▶ _Activity_: With the line that contains "left shoulder: (305, 276)" as the first line, output exactly every line through the end of the material.

*** Data extract ***

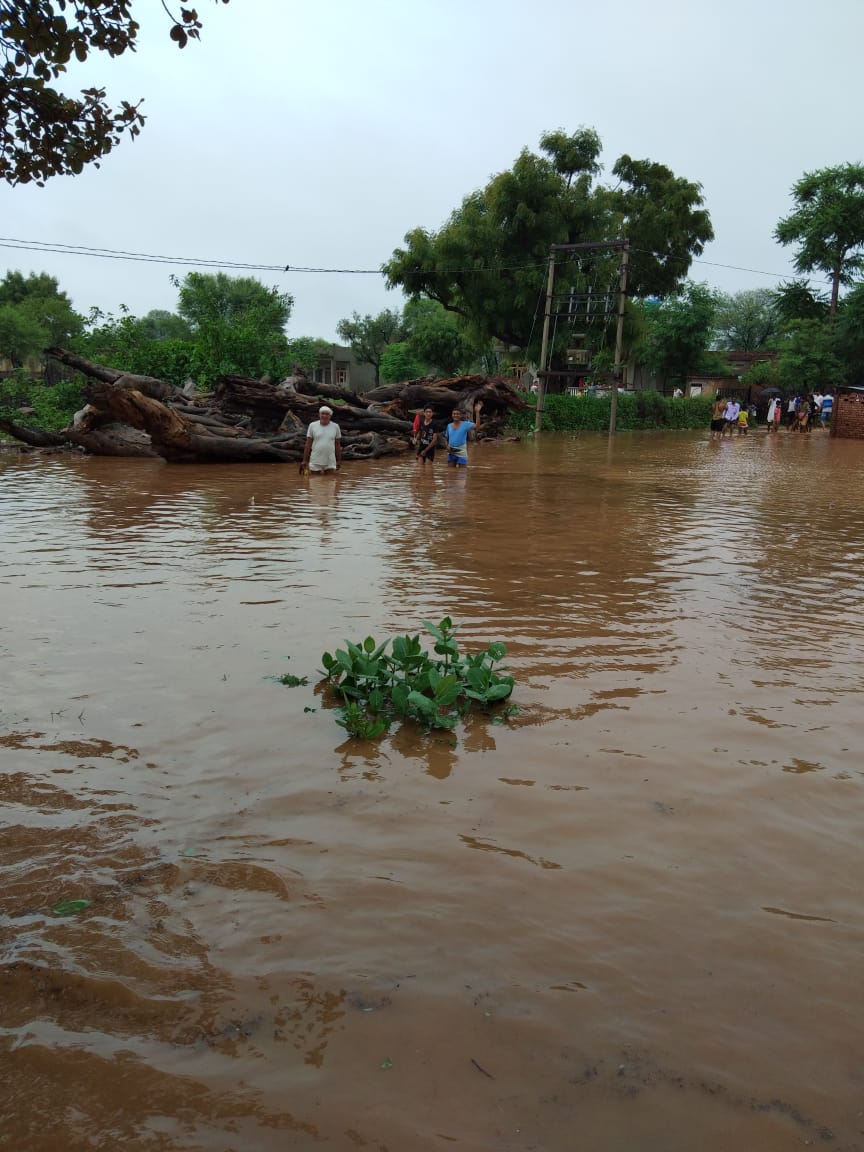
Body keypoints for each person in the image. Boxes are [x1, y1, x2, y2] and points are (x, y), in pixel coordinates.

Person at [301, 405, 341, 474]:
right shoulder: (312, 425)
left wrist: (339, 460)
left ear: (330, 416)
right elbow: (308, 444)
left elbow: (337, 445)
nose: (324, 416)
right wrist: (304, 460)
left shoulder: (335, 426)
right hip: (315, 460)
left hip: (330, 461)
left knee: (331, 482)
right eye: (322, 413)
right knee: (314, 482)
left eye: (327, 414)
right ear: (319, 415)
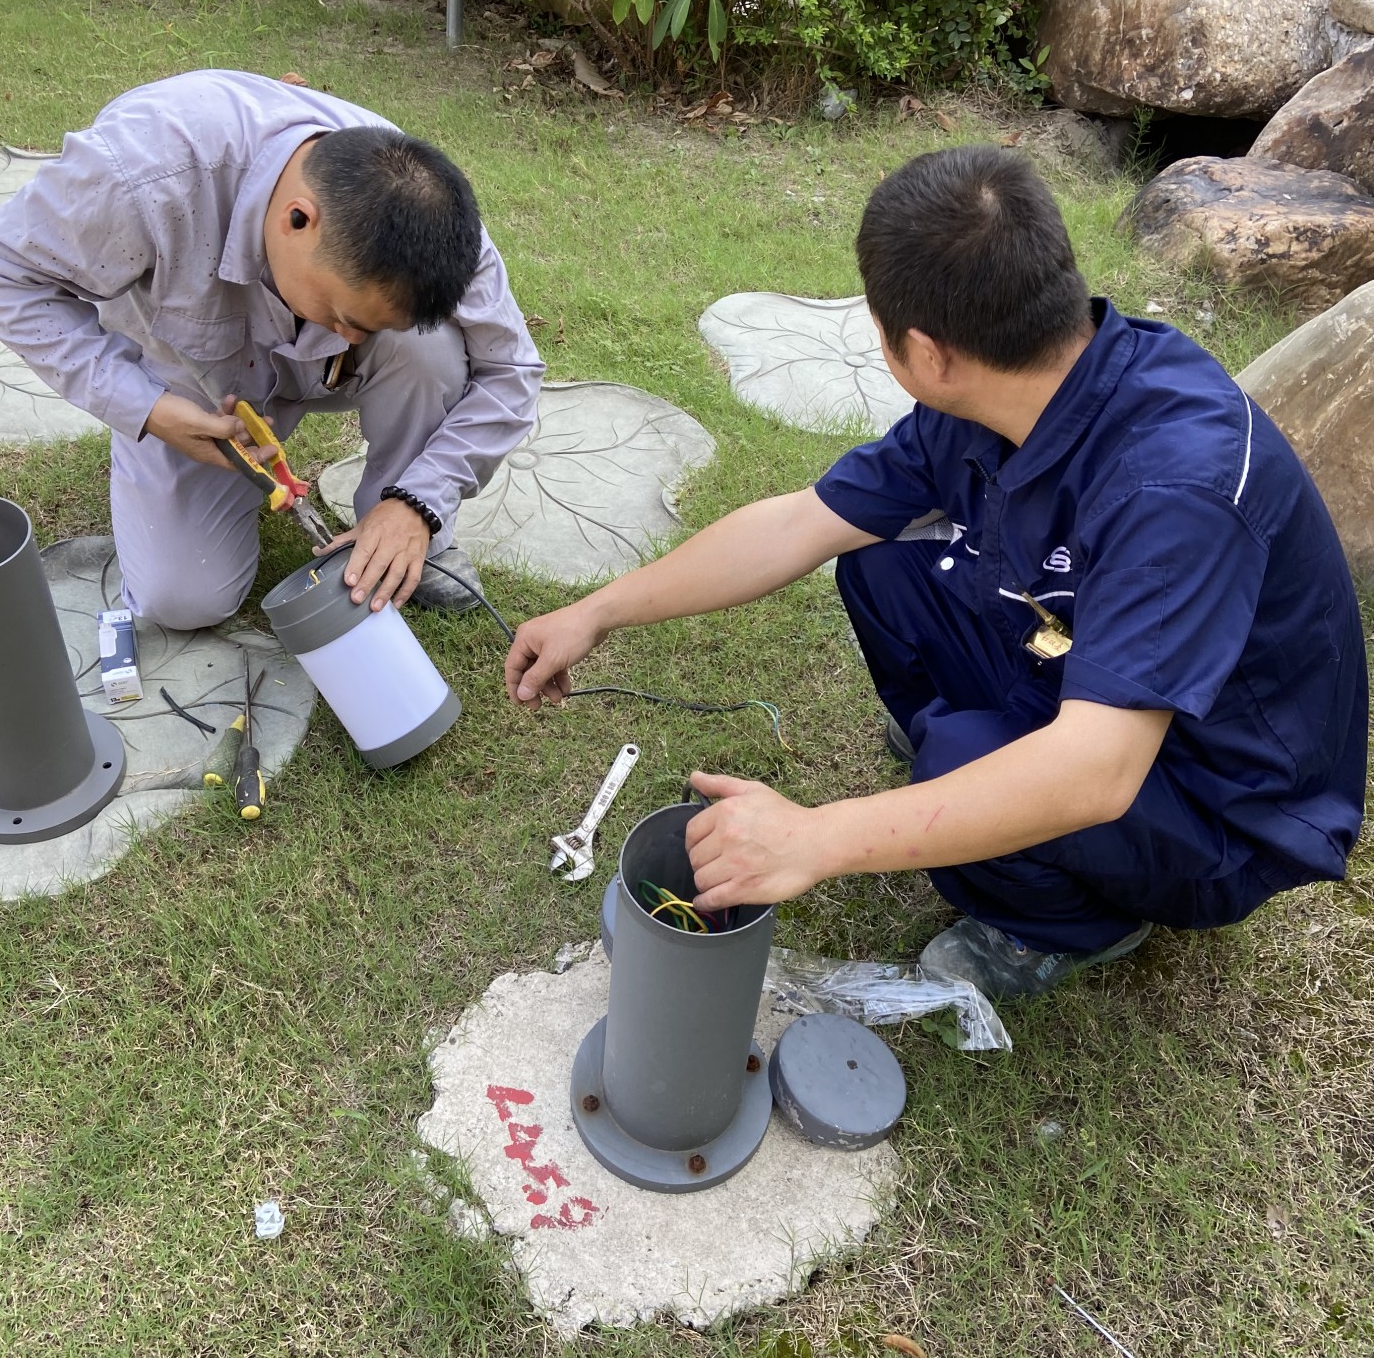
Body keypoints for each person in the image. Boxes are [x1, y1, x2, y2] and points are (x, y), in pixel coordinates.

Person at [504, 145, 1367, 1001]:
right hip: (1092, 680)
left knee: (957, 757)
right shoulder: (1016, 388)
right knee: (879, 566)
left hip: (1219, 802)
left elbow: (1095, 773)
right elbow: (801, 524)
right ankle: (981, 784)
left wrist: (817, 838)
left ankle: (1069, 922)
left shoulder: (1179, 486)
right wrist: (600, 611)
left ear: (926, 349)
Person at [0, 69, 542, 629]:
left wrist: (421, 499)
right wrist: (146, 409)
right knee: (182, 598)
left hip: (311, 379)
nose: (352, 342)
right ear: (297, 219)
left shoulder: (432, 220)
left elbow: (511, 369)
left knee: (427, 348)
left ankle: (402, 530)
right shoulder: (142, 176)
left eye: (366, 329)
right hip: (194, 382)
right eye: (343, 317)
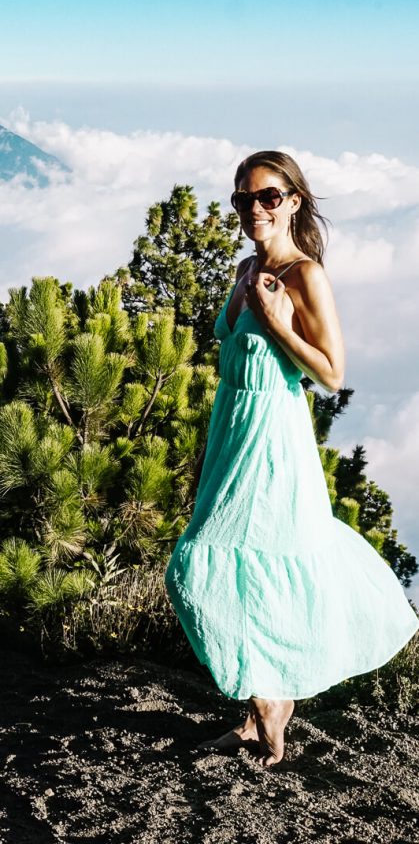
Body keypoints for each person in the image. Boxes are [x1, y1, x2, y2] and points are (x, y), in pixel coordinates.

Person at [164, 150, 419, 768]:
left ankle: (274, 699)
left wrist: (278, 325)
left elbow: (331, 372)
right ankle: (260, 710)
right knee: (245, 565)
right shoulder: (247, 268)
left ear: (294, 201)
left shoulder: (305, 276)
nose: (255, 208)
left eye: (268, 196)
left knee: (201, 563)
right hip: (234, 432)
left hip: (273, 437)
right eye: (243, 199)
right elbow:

*** End of Data extract ***

▶ _The answer_:
left shoulder: (305, 276)
nose: (255, 208)
left eye: (268, 196)
left knee: (201, 563)
right hip: (234, 432)
left hip: (273, 437)
right eye: (243, 199)
right elbow:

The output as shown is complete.